While on vacation in Mexico, we were driving through the Yucatan and passing through many small villages opposite to full-scale resorts. The contrast between the rich and the poor here was very evident, but I am writing this post because I also noticed that rooftop conditions exist in Mexico. In these smaller villages, many people used the rooftop to hang their laundry and had small porches on them with a bench or two.
T+64_, Claire Healy and Sean Cordeiro 2010 |
I also managed to see two small art exhibits when back home in DC over the holiday. The first was an installation at the Corcoran called Where We’ve Been, Where We Are Going, Why. The Australian artists, Claire Healy and Sean Cordeiro, experiment with Lego pieces to make maps of particular places in the world and their density maps.
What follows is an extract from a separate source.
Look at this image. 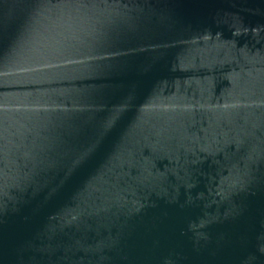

The work they do includes using consumerist culture and materials we find on the shelves everyday as inspiration points for expressing where we are going and the hold that globalization has on us, as people.
A Boy for Meg, Andy Warhol 1962 |
The second exhibit was in the National Gallery of Art in DC, and was a display of Andy Warhol’s early work titled Warhol: Headlines. The exhibit was part of a larger awareness project on the National Mall of Andy Warhol and how he inspired many pop artists after him. It displayed mostly how he made his early works and the effort he put in to recreating newspaper headlines in a new way by often leaving out words he found created a bias on the story. Although not so relevant to my project, it was nice to see the obsession he had with trying to get it right.